→ THE PROBLEM:
The line containing "kakor (cookies) för att ge dig bästa möjliga", plus every line that follows it to the end of the listing below, is what you transcribe exactly; omit all pictures.

→ DATA FOR ANALYSIS:
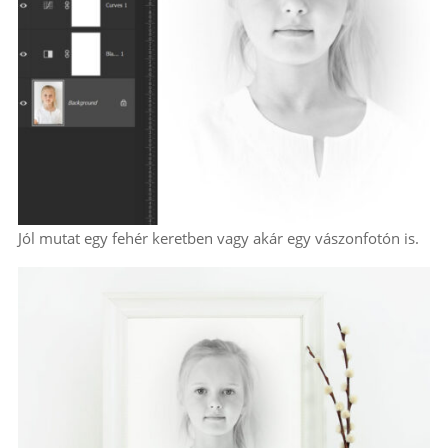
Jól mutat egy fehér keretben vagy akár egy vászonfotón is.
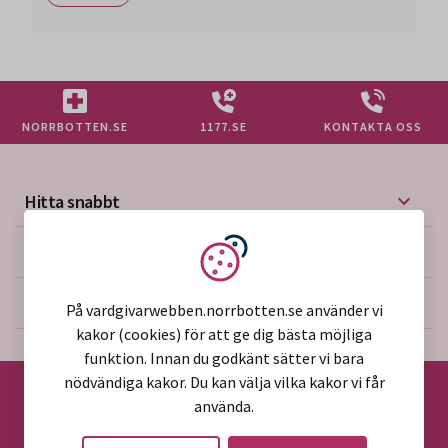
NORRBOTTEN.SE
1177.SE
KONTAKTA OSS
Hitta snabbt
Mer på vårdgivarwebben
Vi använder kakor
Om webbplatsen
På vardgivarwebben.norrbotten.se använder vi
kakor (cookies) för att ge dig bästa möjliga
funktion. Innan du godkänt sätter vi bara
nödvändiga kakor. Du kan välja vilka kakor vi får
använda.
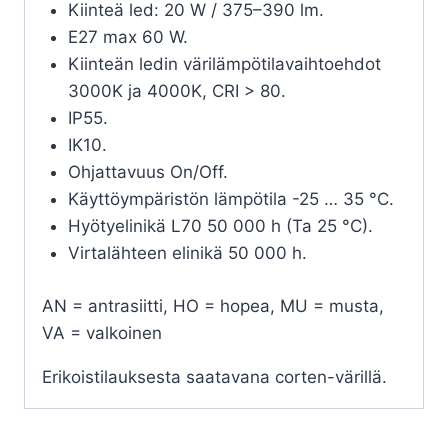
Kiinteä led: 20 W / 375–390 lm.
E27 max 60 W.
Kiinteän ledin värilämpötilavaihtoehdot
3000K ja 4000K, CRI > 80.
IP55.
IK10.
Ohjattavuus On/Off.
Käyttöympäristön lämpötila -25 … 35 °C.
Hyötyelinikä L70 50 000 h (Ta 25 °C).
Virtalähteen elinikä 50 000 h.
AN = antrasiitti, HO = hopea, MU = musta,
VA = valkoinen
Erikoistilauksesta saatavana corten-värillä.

→ RESPONSE TO THE EXERCISE:
kakor (cookies) för att ge dig bästa möjliga
funktion. Innan du godkänt sätter vi bara
nödvändiga kakor. Du kan välja vilka kakor vi får
använda.
Kiinteä led: 20 W / 375–390 lm.
E27 max 60 W.
Kiinteän ledin värilämpötilavaihtoehdot
3000K ja 4000K, CRI > 80.
IP55.
IK10.
Ohjattavuus On/Off.
Käyttöympäristön lämpötila -25 … 35 °C.
Hyötyelinikä L70 50 000 h (Ta 25 °C).
Virtalähteen elinikä 50 000 h.
AN = antrasiitti, HO = hopea, MU = musta,
VA = valkoinen
Erikoistilauksesta saatavana corten-värillä.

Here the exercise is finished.